⟨

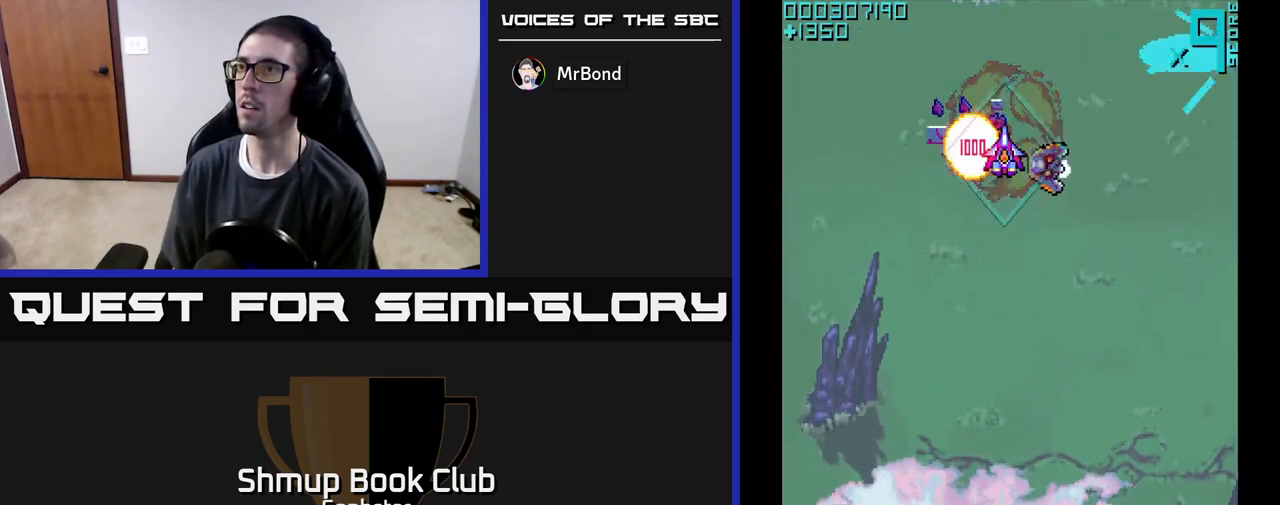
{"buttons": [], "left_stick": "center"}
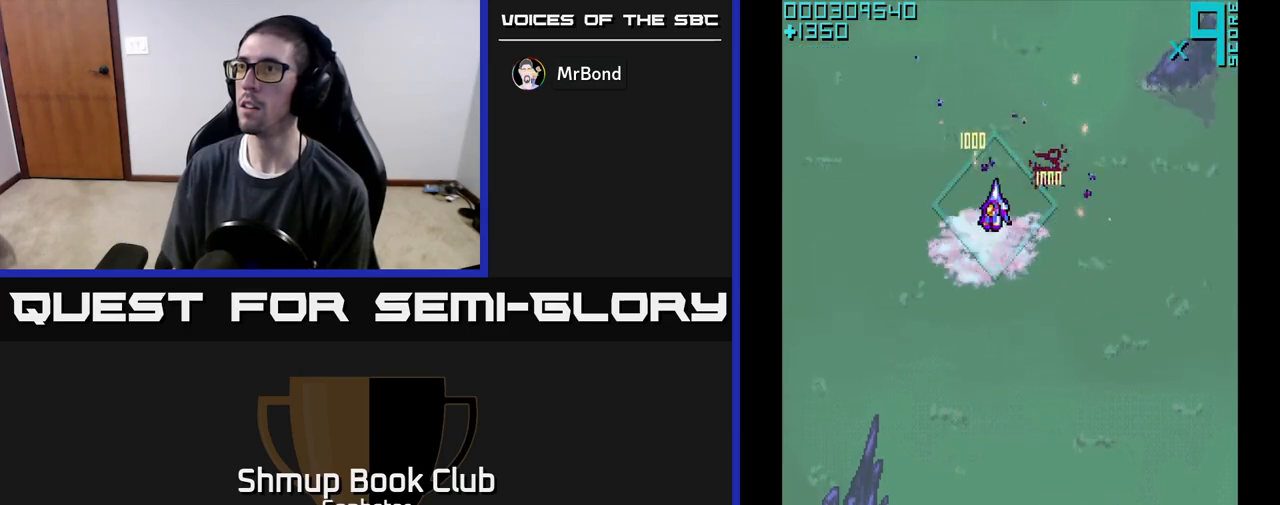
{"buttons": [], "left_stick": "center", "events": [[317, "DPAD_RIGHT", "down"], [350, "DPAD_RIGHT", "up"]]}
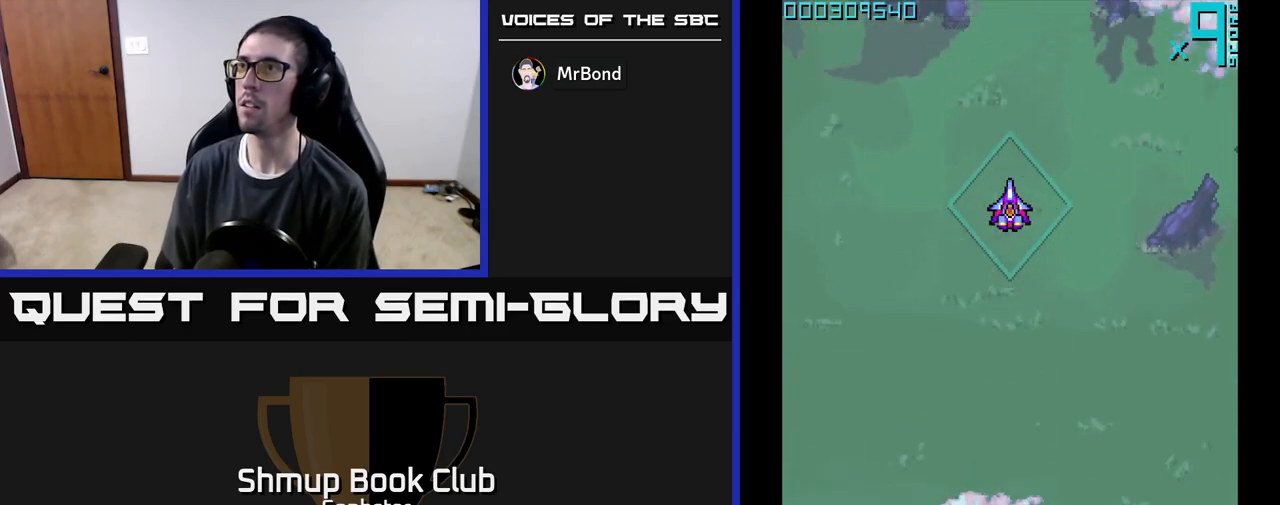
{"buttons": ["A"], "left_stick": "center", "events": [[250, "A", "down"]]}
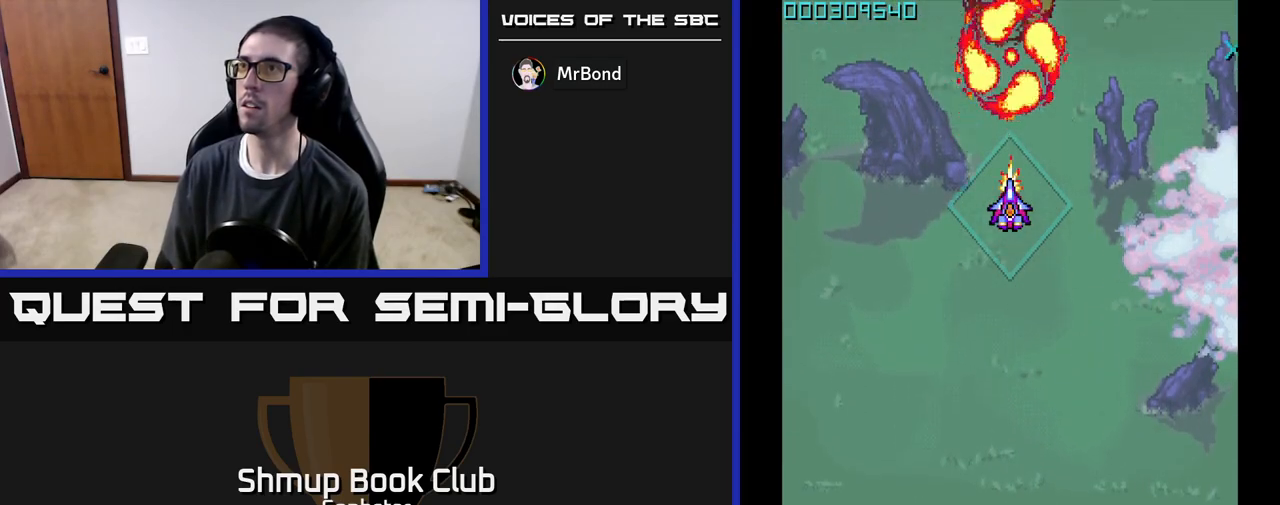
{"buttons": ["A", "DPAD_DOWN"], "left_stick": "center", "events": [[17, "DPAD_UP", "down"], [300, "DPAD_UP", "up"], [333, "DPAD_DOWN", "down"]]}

⟩

:: Problem to work on ::
Reproduce every line above exactly, pictures excluded.

:: Written answer ::
{"buttons": [], "left_stick": "center"}
{"buttons": [], "left_stick": "center", "events": [[317, "DPAD_RIGHT", "down"], [350, "DPAD_RIGHT", "up"]]}
{"buttons": ["A"], "left_stick": "center", "events": [[250, "A", "down"]]}
{"buttons": ["A", "DPAD_DOWN"], "left_stick": "center", "events": [[17, "DPAD_UP", "down"], [300, "DPAD_UP", "up"], [333, "DPAD_DOWN", "down"]]}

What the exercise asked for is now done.